* **EXTRAIT FOURNI**

◆ ◆ ◆

Une campagne anti-vaccins fait passer pour mort un bébé bien vivant

Ils osent tout: une association anti-vaccins italienne utilise la photo d’un bébé bien vivant (et vacciné), le faisant passer pour mort, histoire d’illustrer sa propagande « antivax ». La méthode a de quoi surprendre, pour ne pas dire dégoûter…

On pensait avoir à peu près tout vu en termes de désinformation, de fake, et de mauvaise foi du côté des anti-vaccins purs et durs. C’était sans compter cette campagne de l’organisation italienne anti-vaccination obligatoire Corvelva. Sans gêne, l’association a acheté la photo d’un bébé dans une banque d’images, pour flouter son visage et écrire dessous en grosses lettres: « Je suis décédé après un vaccin hexavalent, les rapports ont occulté ma mort », suivi du hashtag #Icantforget. L’association cherche à dénoncer le laboratoire GSK, qui aurait supprimé de ses rapports destinés à l’Agence Européenne du Médicament un nombre important de morts subites du nourrisson après la vaccination.

L’image tourne dans le monde entier, les pages Facebook antivax se faisant un plaisir de relayer l’affiche, forcément.

◆ ◆ ◆

* **DONNÉES FOURNIES**

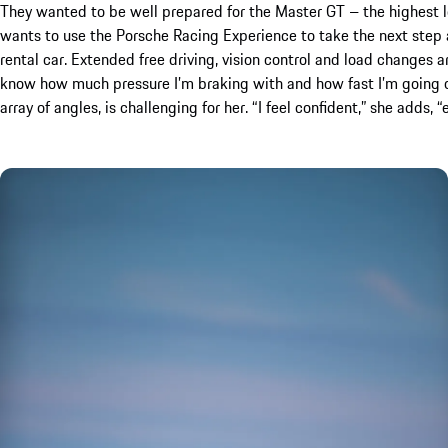
They wanted to be well prepared for the Master GT – the highest 
wants to use the Porsche Racing Experience to take the next step a
rental car. Extended free driving, vision control and load changes a
know how much pressure I’m braking with and how fast I’m going on t
array of angles, is challenging for her. “I feel confident,” she adds,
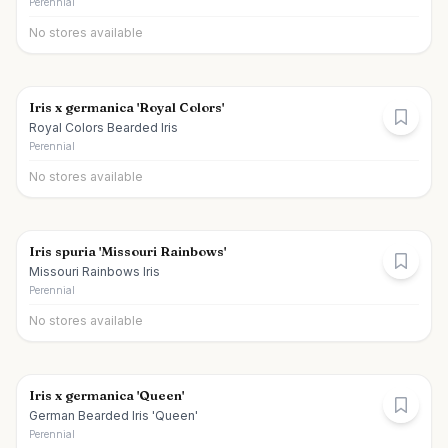
Perennial
No stores available
Iris x germanica 'Royal Colors'
Royal Colors Bearded Iris
Perennial
No stores available
Iris spuria 'Missouri Rainbows'
Missouri Rainbows Iris
Perennial
No stores available
Iris x germanica 'Queen'
German Bearded Iris 'Queen'
Perennial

◆ ◆ ◆

* **TRAVAIL DEMANDÉ**
• a. Les affirmations suivantes sont-elles conformes à l'article sur la campagne anti-vaccins ci-dessus ? (i) L'association Corvelva a pris elle-même la photo du bébé. (ii) Le visage du bébé a été flouté sur l'affiche. (iii) L'association vise le laboratoire GSK. Répondez par oui ou par non à chacune, en citant les mots décisifs de l'article.
• b. Rédigez la suite de l'article sur la campagne anti-vaccins, en reprenant après sa dernière phrase.

* **RÉPONSES RÉDIGÉES**
• a.
(i) Non : « l’association a acheté la photo d’un bébé dans une banque d’images »
(ii) Oui : « pour flouter son visage »
(iii) Oui : « L’association cherche à dénoncer le laboratoire GSK »

• b.
L’enfant est vivant

Sauf que le bébé de la photo n’est pas du tout décédé mais se porte très bien, est à jour dans ses vaccins, et a aujourd’hui à peu près 5 ans. C’est le fils du photographe Brayden Howie, qui a vendu sa photo à la banque d’images Shutterstock, et le petit bout fait la couverture d’un livre avec cette même photo. « J’ai contacté l’organisation pour leur demander de retirer cette image – sans succès, pour l’heure (…) Cette utilisation de ma photo est illégale », explique le photographe dans Le Monde.

L’effet visage flouté

Sur la page Facebook Info Vaccins France (pas vraiment pour les vaccins, vous l’aurez compris), l’argument principal pour défendre l’usage de la photo c’est qu’en gros on n’allait pas utiliser l’image d’un bébé mort quand même… Sauf que l’affiche joue bien l’ambiguïté grâce au floutage. Comme le dit un internaute, le flou donne l’impression que le bébé est réellement mort, car en temps normal on ne floute pas le visage des bébés, surtout pas sur les photos achetées.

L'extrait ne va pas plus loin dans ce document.